Kabo Air was established in February 1980 by Dr. Alhaji Muhammadu Adamu Dankabo and started operations in April 1981. It is currently wholly owned by Kabo Holdings.

Kabo Air originally operated special charter services for corporate bodies, executives, and government officials. The company stopped operating domestic services in 2001 when they focus solely on Hajj flights and international charters. However, in 2009 the airline received approval to start international scheduled services. Traffic rights were given to Kabo Air for operating scheduled services to Rome, Nairobi and N'Djamena, but have not been used.

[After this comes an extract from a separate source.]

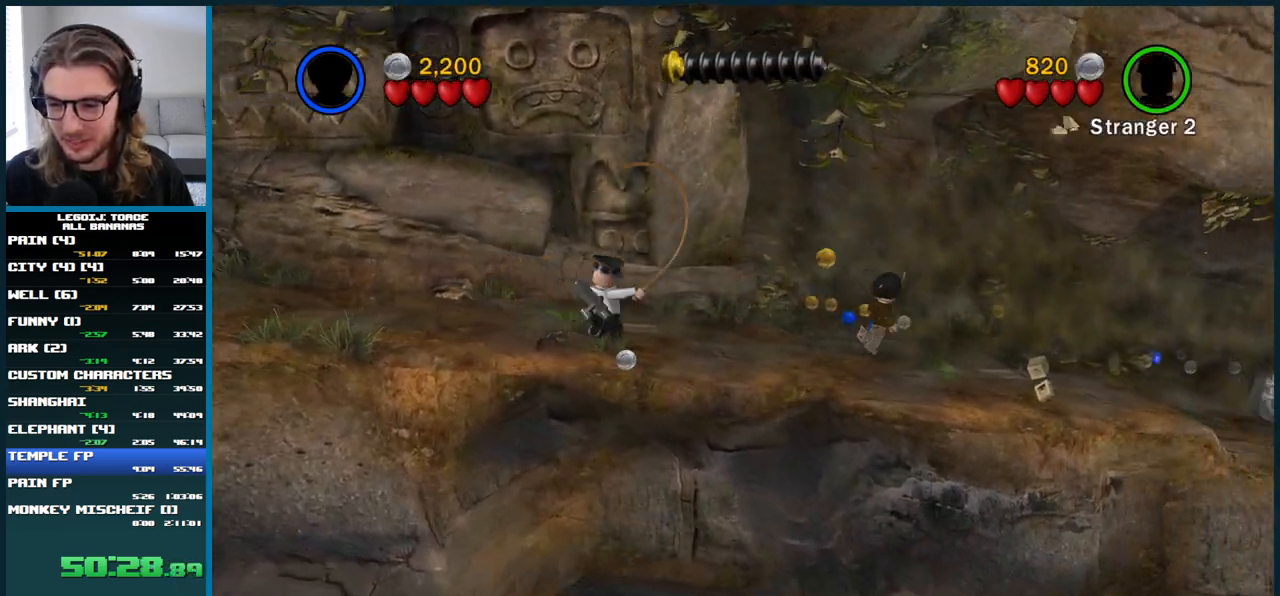
{"buttons": [], "left_stick": "right", "right_stick": "center", "events": []}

The airline operated scheduled flights from Kano to Abuja, Cairo, Dubai and Jeddah for a short period.

Kabo Air met the requirements set by the Nigerian Civil Aviation Authority (NCAA) for re-capitalization in May 2007.

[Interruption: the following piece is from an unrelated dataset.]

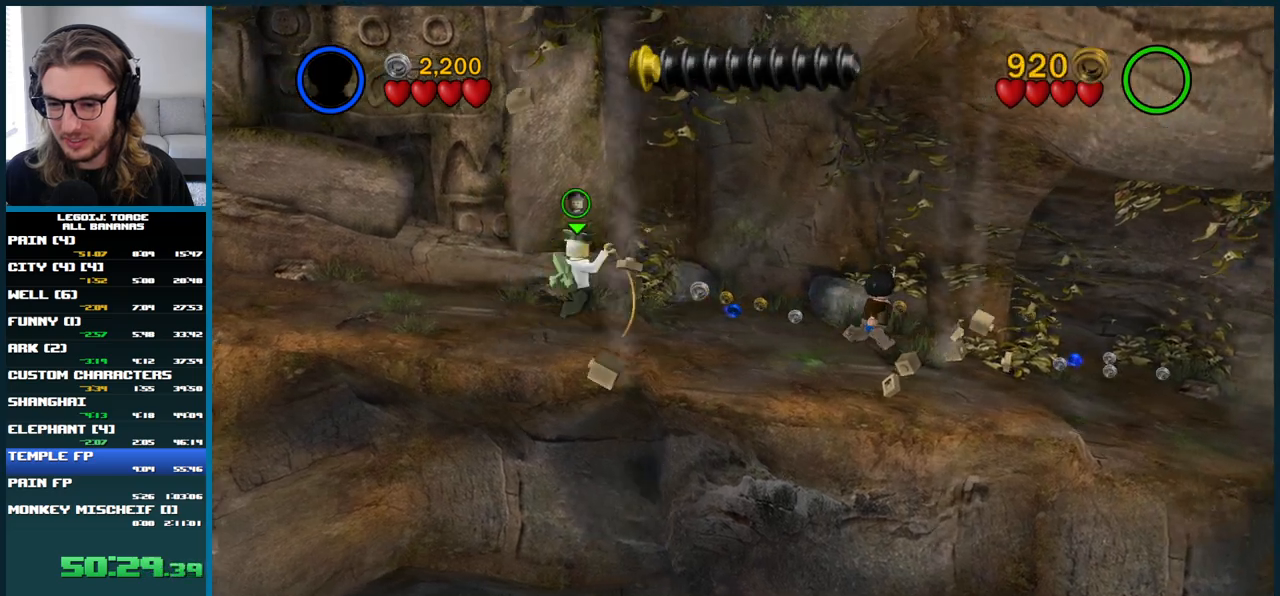
{"buttons": [], "left_stick": "right", "right_stick": "center", "events": []}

On 3 March 2017, the offices of Kabo Air were sealed by the Nigerian Federal Inland Revenue Service due to unpaid tax liabilities. It has been reported that Kabo Air owes over 149 million Nigerian naira (approx. US-$460,000) in taxes.

Later that year, Kabo Air ceased operations permanently after being unable to pay back taxes.

== Destinations ==
As of March 2017, Kabo Air did not operate any scheduled services and focused on charter operations only, especially for pilgrim flights under its own name and on behalf of other airlines.

==Fleet==
Kabo Air previously operated the following aircraft:
- 3 Boeing 737-200 (1983–1986)
- 11 Boeing 747-100 (1993–2003), including N747PA
- 9 Boeing 747-200s (1982–2015)
- 2 Boeing 747-400 (2015–2017)
- 1 Boeing 757-200 (2009–2010)
- 1 Boeing 767-300ER (2009)
- 2 Douglas DC-8 (1988–1994)

==Incidents and accidents==
- On 6 August 1986, a Sud Aviation SE-210 Caravelle III overran the runway at Calabar Airport, Nigeria. Passengers and crew survived but the aircraft was written off.
- On 16 September 1991, a BAC 1-11 landed at Port Harcourt Airport, Nigeria without lowering its gear. All passengers and crew survived but the aircraft was written off.
- On March 31 1992, Flight 671, operated by Trans-Air Service as a Kabo Air flight, lost two engines on the right wing in flight. The Boeing 707 made a successful emergency landing at Istres-Le Tubé Air Base and all aboard survived.
- On 23 August 1992, a BAC 1–11 overran the runway at Sokoto Airport, Nigeria. None of the 53 passengers and 4 crew were killed but the aircraft was written off.
- On 12 January 2010, a Middle East Airlines Airbus A330 collided with a parked Kabo Air Boeing 747 while taxiing to its arrival gate at Kano International Airport, Nigeria; none of the passengers or crew were injured. The Boeing 747's left wing and main fuel tank were badly damaged, and the right wing of the Airbus A330 was damaged. Officials believe the accident could have been avoided if there had been more ground lighting to help the pilots of the Airbus A330 to see.
- In September 2013, a Kabo Air Boeing 747-200 operated on a Hajj charter on behalf of Biman Bangladesh Airlines was refused to receive permission to land in Saudi Arabia as the aircraft at age 21 violated the country's guidelines for aircraft to be a maximum 20 years old to be operated into Saudi Arabia. Biman Bangladesh claimed that Kabo Air did give wrong information regarding the plane age.
- On 4 October 2013, a Kabo Air Boeing 747-200 on a Hajj charter flight from Kano via Sokoto to Jeddah was cleared to land on Sokoto's runway 08. However, the aircraft continued to land on the opposite runway 26 for unknown reasons. The aircraft came in too low and hit parts of the ILS before coming to stop with some burst tyres. The Nigerian aviation authorities rated this incident as serious and started investigations on why the crew chose the wrong runway.